Volunteerism in Teens
The ultimate reward in life is the thankful smile from a stranger as you hand them a plateful of food at a soup kitchen, the obvious improvement of a once trash littered road through your town, or the kind touch of an elderly man or women as you listen to their life story at a nursing home. These experiences have been referred to as “giving back to the community” and “an easy way having credits on your college applications”, but only one name has stayed the same, that is community service. From the moment you enter elementary school to the day you graduate high school, there is an expected amount of hours each student should participate in community service. Though programs arise every year to promote volunteering, less people throughout the United States would even consider giving up some of their Saturday’s to contribute. This needs to change urgently so that young people and people of any age group know and understand that community service is not a thing of the past.
From an excerpt of the book Millennials Rising written by Neil Howe and William Strauss, I found statistics about the growth of community service opportunities in high schools from the years 1984 to 1999. These statistics stated that schools offering any kind of service program went from 17 to 83 percent and another that acclaimed that sharing the learning opportunities from contributing to the community grew from 9 to 46 percent.

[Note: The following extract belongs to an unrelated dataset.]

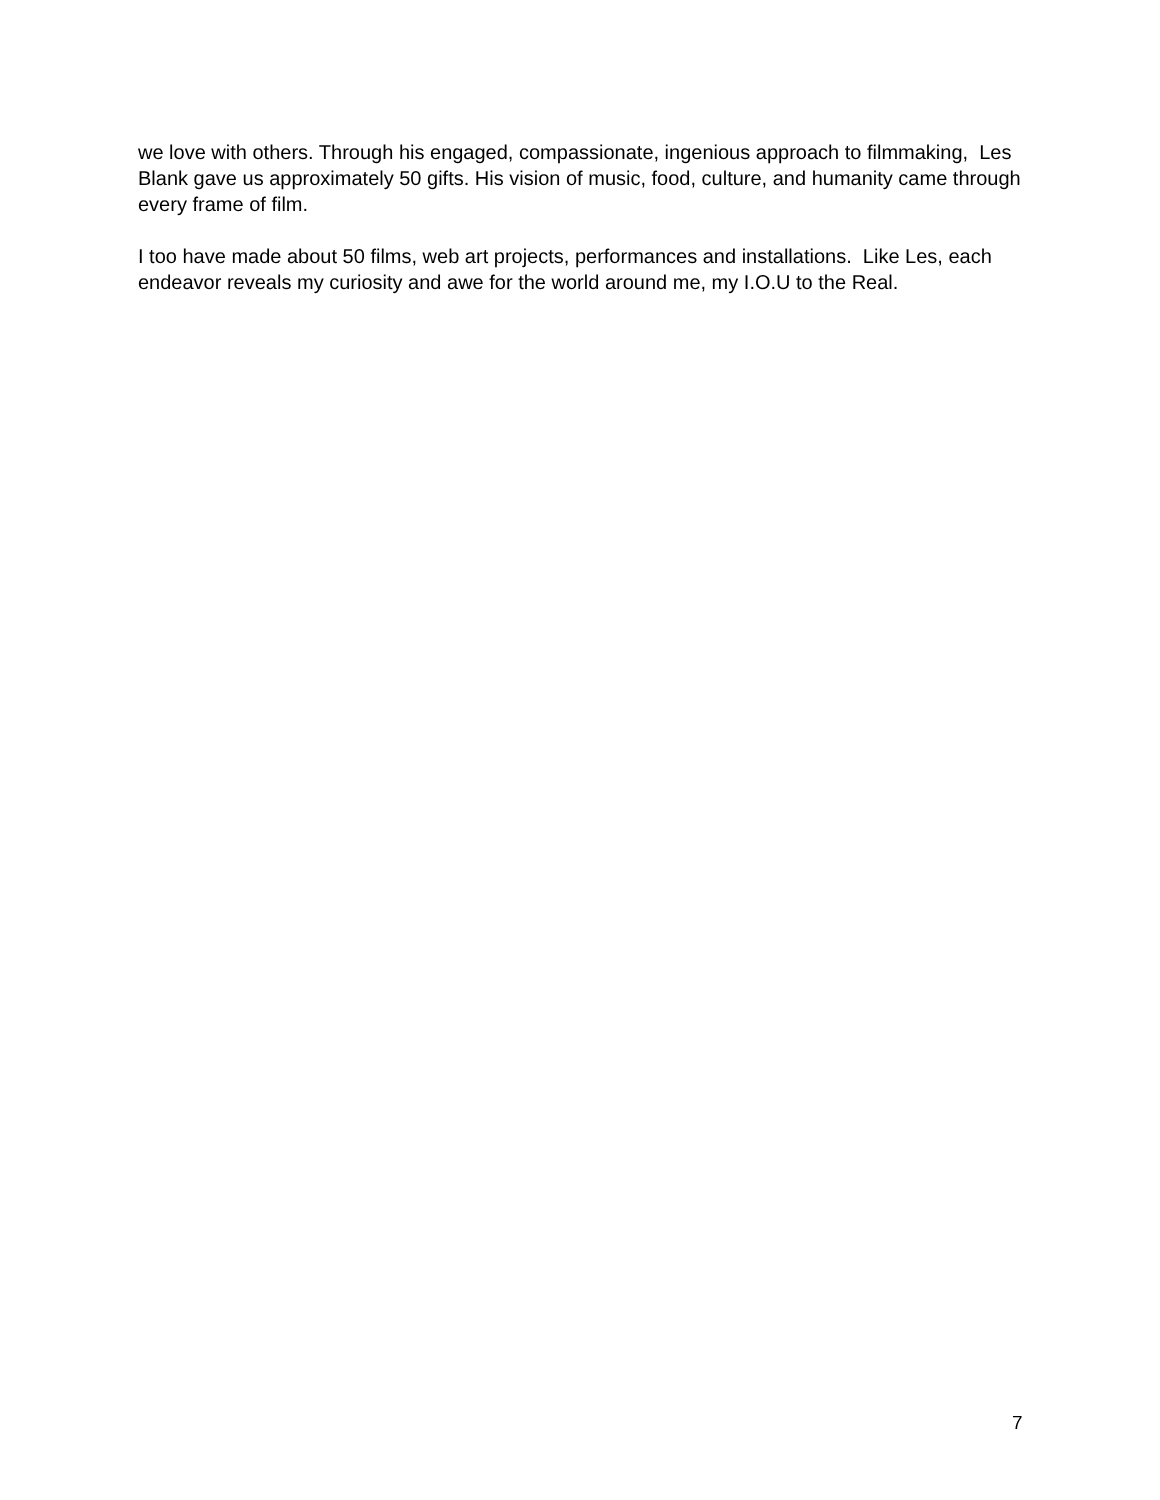we love with others. Through his engaged, compassionate, ingenious approach to filmmaking, Les Blank gave us approximately 50 gifts. His vision of music, food, culture, and humanity came through every frame of film.
I too have made about 50 films, web art projects, performances and installations. Like Les, each endeavor reveals my curiosity and awe for the world around me, my I.O.U to the Real.
7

If these numbers sky-rocketed that much twenty years ago there is no excuse that we cannot take community service from being mandatory to graduate and enrolling in colleges to something that should fill our Saturday from nine in the morning until three in the afternoon. Young adults who help the community and learn by doing are the people that our future as a society depends on. A young boy named John Prueter, a 13-year-old seventh grader, spends his afternoons after school spending time with elderly at a local nursing home in Hampton Township. In 2008, the Detroit News had a story called “Volunteering Opens Teen’s Eyes to Nursing” about John and his contributions to his town. He helps with any tasks at the nursing home that are needed while still spends numerous amounts of times with multiple elderly. From his experiences at this nursing home, John states that once he gets to high school he wants to get into the nursing field and then enroll in a program to endure nursing as a career.